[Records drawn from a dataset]
::::
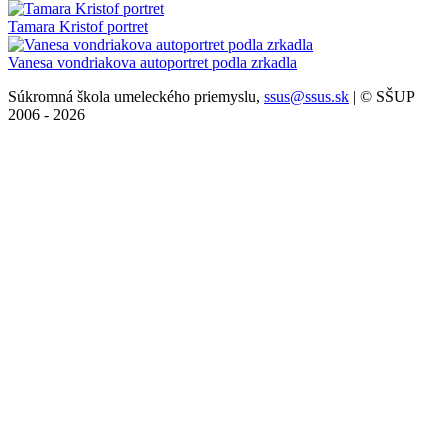
Tamara Kristof portret
Vanesa vondriakova autoportret podla zrkadla
Súkromná škola umeleckého priemyslu,
ssus@ssus.sk
| © SŠUP
2006 - 2026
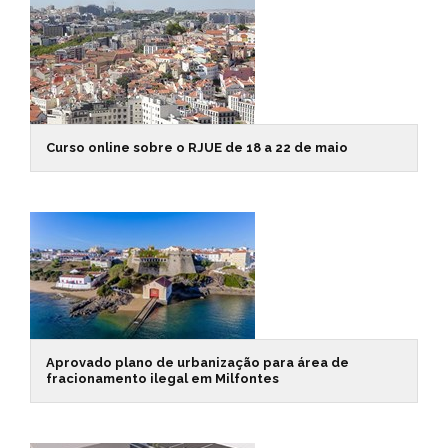
Curso online sobre o RJUE de 18 a 22 de maio
Aprovado plano de urbanização para área de
fracionamento ilegal em Milfontes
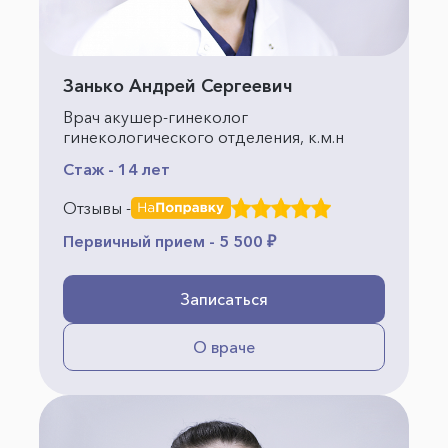
Занько Андрей Сергеевич
Врач акушер-гинеколог
гинекологического отделения, к.м.н
Стаж - 14 лет
Отзывы -
Первичный прием - 5 500 ₽
Записаться
О враче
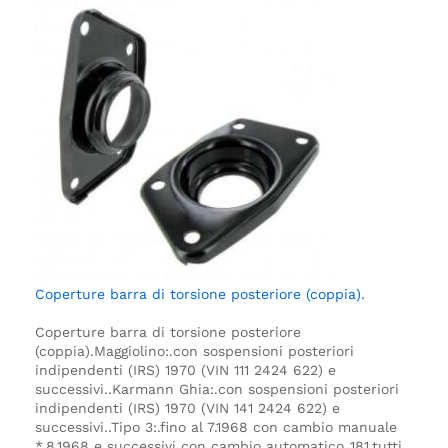
Coperture barra di torsione posteriore (coppia).
Coperture barra di torsione posteriore
(coppia).
Maggiolino:.
con sospensioni posteriori
indipendenti (IRS) 1970 (VIN 111 2424 622) e
successivi.
.
Karmann Ghia:.
con sospensioni posteriori
indipendenti (IRS) 1970 (VIN 141 2424 622) e
successivi.
.
Tipo 3:.
fino al 7.1968 con cambio manuale
*.
8.1968 e successivi con cambio automatico.
.
181.
tutti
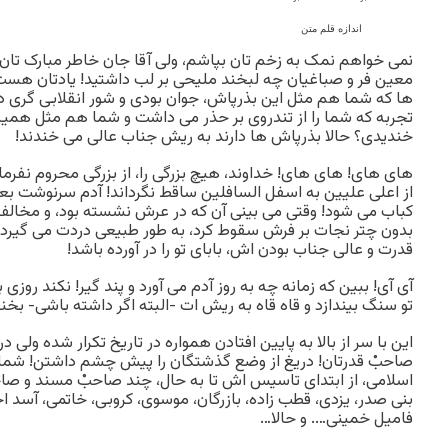
اندازه قلم متن
نمى خواهم نمک به زخم تان بپاشم، ولى آقا جان خاطر مبارک ت
معین فر و صباغیان چه لبخند ملیحى بر لب داشتید! یادتان هست م
ها که شما هم مثل این بذرپاش، جوان بودى و شور انقلابى گرى دا
تجربه که شما را از تندروى بر حذر مى داشت و شما هم مثل همی
خندیدى؟ حالا بذرپاش ها دارند به ریش جناب عالى مى خندند!
هاى هاى! هاى هاى! خداوند، هیچ بزرگى را، از بزرگى محروم نفرم
از اعلى علیین به اسفل السافلین ساقط نگرداند! آدم سرنوشت بع
کباب مى شود! وقتى مى بینى آن که در عرش نشسته بود، و مخالف ا
بدون چتر نجات بر فرش سقوط کرد، به طور طبیعى دردت مى گیرد 
قدرت و عالى جناب بودن اش، باباى تو را در آورده باشد!
آى آى! ببین که زمانه چه به روز آدم مى آورد و پند گیر! نکند روز
تو سنگ بیندازد و قاه قاه به ریش ات -البته اگر داشته باشى- بخند
این با سر از بالا به پایین افتادن همواره در تاریخ تکرار شده ولى د
صاحبْ قدرتان! دریغ از وضع گذشتگان را پیش چشم داشتن! شما
اسلامى، از ابتداى تاسیس اش تا به حال، چند صاحبْ مسند و صاحب
بنى صدر، یزدى، قطب زاده، بازرگان، موسوى، کروبى، خاتمى، آسد 
فامیل خمینى…. و حالا…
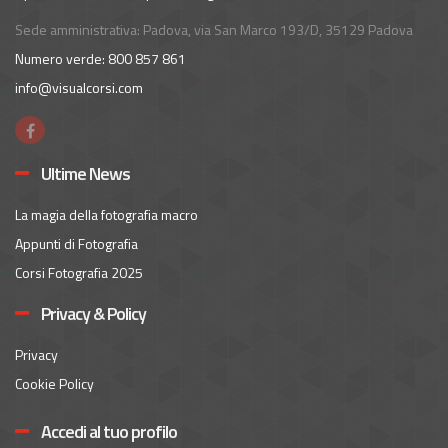
Sede amministrativa: Padova, via San Marco 193/D, 35129 Padova
Numero verde: 800 857 861
info@visualcorsi.com
Ultime News
La magia della fotografia macro
Appunti di Fotografia
Corsi Fotografia 2025
Privacy & Policy
Privacy
Cookie Policy
Accedi al tuo profilo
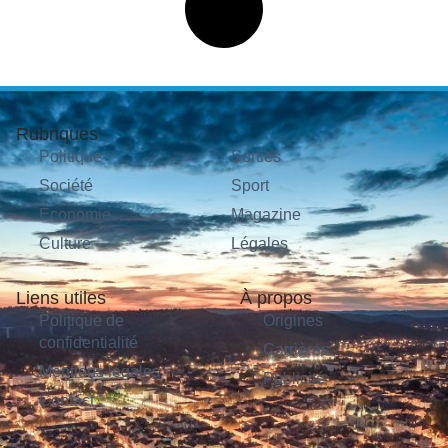
Rubriques
Politique
Sorties
Société
Sport
Économie
Magazine
Culture
Légales
Liens utiles
À propos
Politique de
Origines
confidentialité
Carrières
Mentions légales
Publicité
Contact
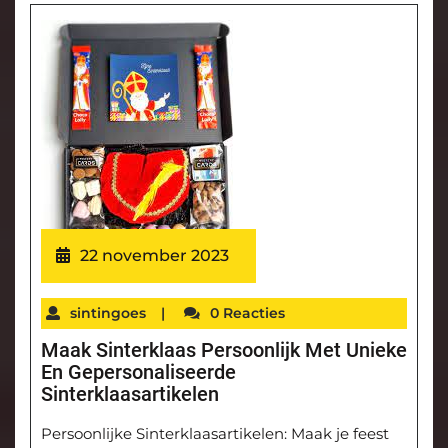
22 november 2023
sintingoes
|
0 Reacties
Maak Sinterklaas Persoonlijk Met Unieke
En Gepersonaliseerde
Sinterklaasartikelen
Persoonlijke Sinterklaasartikelen: Maak je feest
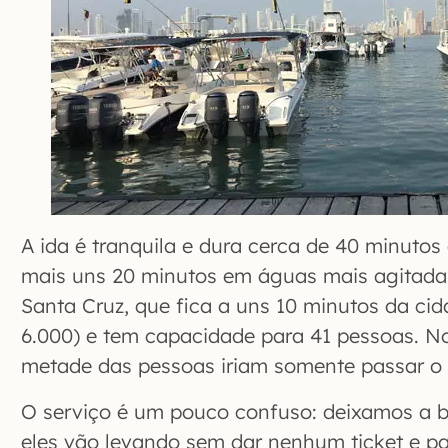
A ida é tranquila e dura cerca de 40 minuto
mais uns 20 minutos em águas mais agitadas
Santa Cruz, que fica a uns 10 minutos da c
6.000) e tem capacidade para 41 pessoas. N
metade das pessoas iriam somente passar o d
O serviço é um pouco confuso: deixamos a
eles vão levando sem dar nenhum ticket e par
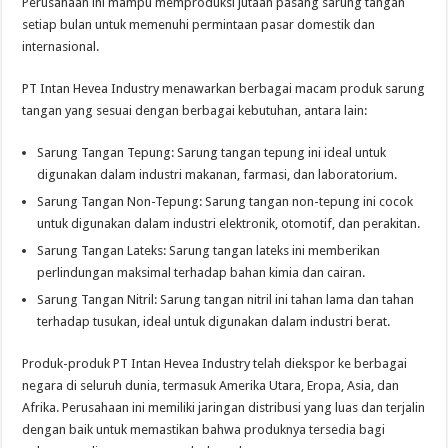
Perusahaan ini mampu memproduksi jutaan pasang sarung tangan
setiap bulan untuk memenuhi permintaan pasar domestik dan
internasional.
PT Intan Hevea Industry menawarkan berbagai macam produk sarung
tangan yang sesuai dengan berbagai kebutuhan, antara lain:
Sarung Tangan Tepung: Sarung tangan tepung ini ideal untuk
digunakan dalam industri makanan, farmasi, dan laboratorium.
Sarung Tangan Non-Tepung: Sarung tangan non-tepung ini cocok
untuk digunakan dalam industri elektronik, otomotif, dan perakitan.
Sarung Tangan Lateks: Sarung tangan lateks ini memberikan
perlindungan maksimal terhadap bahan kimia dan cairan.
Sarung Tangan Nitril: Sarung tangan nitril ini tahan lama dan tahan
terhadap tusukan, ideal untuk digunakan dalam industri berat.
Produk-produk PT Intan Hevea Industry telah diekspor ke berbagai
negara di seluruh dunia, termasuk Amerika Utara, Eropa, Asia, dan
Afrika. Perusahaan ini memiliki jaringan distribusi yang luas dan terjalin
dengan baik untuk memastikan bahwa produknya tersedia bagi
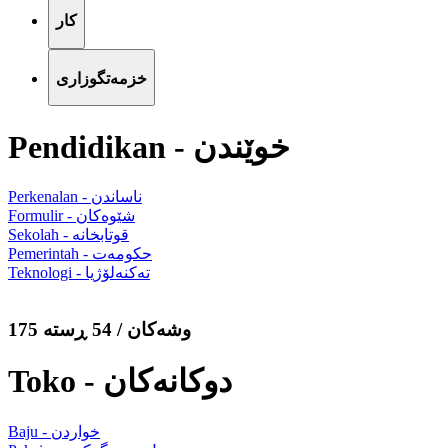
کار
خزمەتگوزاری
Pendidikan - خوێندن
Perkenalan - ناساندن
Formulir - شێوەکان
Sekolah - قوتابخانە
Pemerintah - حکومەت
Teknologi - تەکنەلۆژیا
175 وشەکان / 54 ڕستە
Toko - دوکانەکان
Baju - خواردن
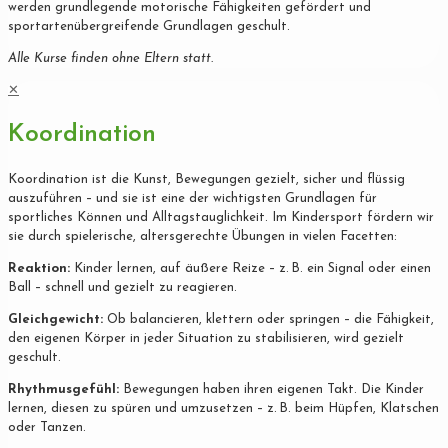
werden grundlegende motorische Fähigkeiten gefördert und
sportartenübergreifende Grundlagen geschult.
Alle Kurse finden ohne Eltern statt.
✕
Koordination
Koordination ist die Kunst, Bewegungen gezielt, sicher und flüssig
auszuführen – und sie ist eine der wichtigsten Grundlagen für
sportliches Können und Alltagstauglichkeit. Im Kindersport fördern wir
sie durch spielerische, altersgerechte Übungen in vielen Facetten:
Reaktion:
Kinder lernen, auf äußere Reize – z. B. ein Signal oder einen
Ball – schnell und gezielt zu reagieren.
Gleichgewicht:
Ob balancieren, klettern oder springen – die Fähigkeit,
den eigenen Körper in jeder Situation zu stabilisieren, wird gezielt
geschult.
Rhythmusgefühl:
Bewegungen haben ihren eigenen Takt. Die Kinder
lernen, diesen zu spüren und umzusetzen – z. B. beim Hüpfen, Klatschen
oder Tanzen.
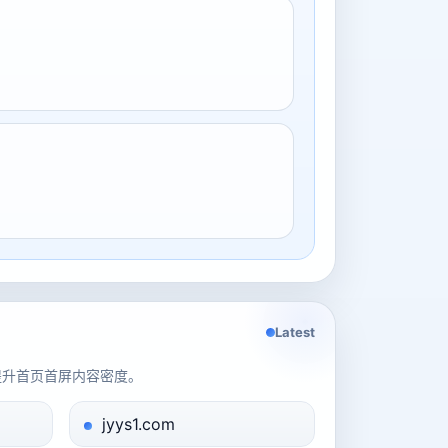
Latest
提升首页首屏内容密度。
jyys1.com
::::
* [Task statement]: Reproduce every line of text in the listing above verbatim, leaving out the pictures.

* [Written answer]:
Tamara Kristof portret
Vanesa vondriakova autoportret podla zrkadla
Súkromná škola umeleckého priemyslu,
ssus@ssus.sk
| © SŠUP
2006 - 2026
Curso online sobre o RJUE de 18 a 22 de maio
Aprovado plano de urbanização para área de
fracionamento ilegal em Milfontes
Занько Андрей Сергеевич
Врач акушер-гинеколог
гинекологического отделения, к.м.н
Стаж - 14 лет
Отзывы -
Первичный прием - 5 500 ₽
Записаться
О враче
Coperture barra di torsione posteriore (coppia).
Coperture barra di torsione posteriore
(coppia).
Maggiolino:.
con sospensioni posteriori
indipendenti (IRS) 1970 (VIN 111 2424 622) e
successivi.
.
Karmann Ghia:.
con sospensioni posteriori
indipendenti (IRS) 1970 (VIN 141 2424 622) e
successivi.
.
Tipo 3:.
fino al 7.1968 con cambio manuale
*.
8.1968 e successivi con cambio automatico.
.
181.
tutti
اندازه قلم متن
نمى خواهم نمک به زخم تان بپاشم، ولى آقا جان خاطر مبارک ت
معین فر و صباغیان چه لبخند ملیحى بر لب داشتید! یادتان هست م
ها که شما هم مثل این بذرپاش، جوان بودى و شور انقلابى گرى دا
تجربه که شما را از تندروى بر حذر مى داشت و شما هم مثل همی
خندیدى؟ حالا بذرپاش ها دارند به ریش جناب عالى مى خندند!
هاى هاى! هاى هاى! خداوند، هیچ بزرگى را، از بزرگى محروم نفرم
از اعلى علیین به اسفل السافلین ساقط نگرداند! آدم سرنوشت بع
کباب مى شود! وقتى مى بینى آن که در عرش نشسته بود، و مخالف ا
بدون چتر نجات بر فرش سقوط کرد، به طور طبیعى دردت مى گیرد 
قدرت و عالى جناب بودن اش، باباى تو را در آورده باشد!
آى آى! ببین که زمانه چه به روز آدم مى آورد و پند گیر! نکند روز
تو سنگ بیندازد و قاه قاه به ریش ات -البته اگر داشته باشى- بخند
این با سر از بالا به پایین افتادن همواره در تاریخ تکرار شده ولى د
صاحبْ قدرتان! دریغ از وضع گذشتگان را پیش چشم داشتن! شما
اسلامى، از ابتداى تاسیس اش تا به حال، چند صاحبْ مسند و صاحب
بنى صدر، یزدى، قطب زاده، بازرگان، موسوى، کروبى، خاتمى، آسد 
فامیل خمینى…. و حالا…
Sede amministrativa: Padova, via San Marco 193/D, 35129 Padova
Numero verde: 800 857 861
info@visualcorsi.com
Ultime News
La magia della fotografia macro
Appunti di Fotografia
Corsi Fotografia 2025
Privacy & Policy
Privacy
Cookie Policy
Accedi al tuo profilo
Rubriques
Politique
Sorties
Société
Sport
Économie
Magazine
Culture
Légales
Liens utiles
À propos
Politique de
Origines
confidentialité
Carrières
Mentions légales
Publicité
Contact
22 november 2023
sintingoes
|
0 Reacties
Maak Sinterklaas Persoonlijk Met Unieke
En Gepersonaliseerde
Sinterklaasartikelen
Persoonlijke Sinterklaasartikelen: Maak je feest
A ida é tranquila e dura cerca de 40 minuto
mais uns 20 minutos em águas mais agitadas
Santa Cruz, que fica a uns 10 minutos da c
6.000) e tem capacidade para 41 pessoas. N
metade das pessoas iriam somente passar o d
O serviço é um pouco confuso: deixamos a
eles vão levando sem dar nenhum ticket e par
Perusahaan ini mampu memproduksi jutaan pasang sarung tangan
setiap bulan untuk memenuhi permintaan pasar domestik dan
internasional.
PT Intan Hevea Industry menawarkan berbagai macam produk sarung
tangan yang sesuai dengan berbagai kebutuhan, antara lain:
Sarung Tangan Tepung: Sarung tangan tepung ini ideal untuk
digunakan dalam industri makanan, farmasi, dan laboratorium.
Sarung Tangan Non-Tepung: Sarung tangan non-tepung ini cocok
untuk digunakan dalam industri elektronik, otomotif, dan perakitan.
Sarung Tangan Lateks: Sarung tangan lateks ini memberikan
perlindungan maksimal terhadap bahan kimia dan cairan.
Sarung Tangan Nitril: Sarung tangan nitril ini tahan lama dan tahan
terhadap tusukan, ideal untuk digunakan dalam industri berat.
Produk-produk PT Intan Hevea Industry telah diekspor ke berbagai
negara di seluruh dunia, termasuk Amerika Utara, Eropa, Asia, dan
Afrika. Perusahaan ini memiliki jaringan distribusi yang luas dan terjalin
dengan baik untuk memastikan bahwa produknya tersedia bagi
کار
خزمەتگوزاری
Pendidikan - خوێندن
Perkenalan - ناساندن
Formulir - شێوەکان
Sekolah - قوتابخانە
Pemerintah - حکومەت
Teknologi - تەکنەلۆژیا
175 وشەکان / 54 ڕستە
Toko - دوکانەکان
Baju - خواردن
werden grundlegende motorische Fähigkeiten gefördert und
sportartenübergreifende Grundlagen geschult.
Alle Kurse finden ohne Eltern statt.
✕
Koordination
Koordination ist die Kunst, Bewegungen gezielt, sicher und flüssig
auszuführen – und sie ist eine der wichtigsten Grundlagen für
sportliches Können und Alltagstauglichkeit. Im Kindersport fördern wir
sie durch spielerische, altersgerechte Übungen in vielen Facetten:
Reaktion:
Kinder lernen, auf äußere Reize – z. B. ein Signal oder einen
Ball – schnell und gezielt zu reagieren.
Gleichgewicht:
Ob balancieren, klettern oder springen – die Fähigkeit,
den eigenen Körper in jeder Situation zu stabilisieren, wird gezielt
geschult.
Rhythmusgefühl:
Bewegungen haben ihren eigenen Takt. Die Kinder
lernen, diesen zu spüren und umzusetzen – z. B. beim Hüpfen, Klatschen
oder Tanzen.
Latest
提升首页首屏内容密度。
jyys1.com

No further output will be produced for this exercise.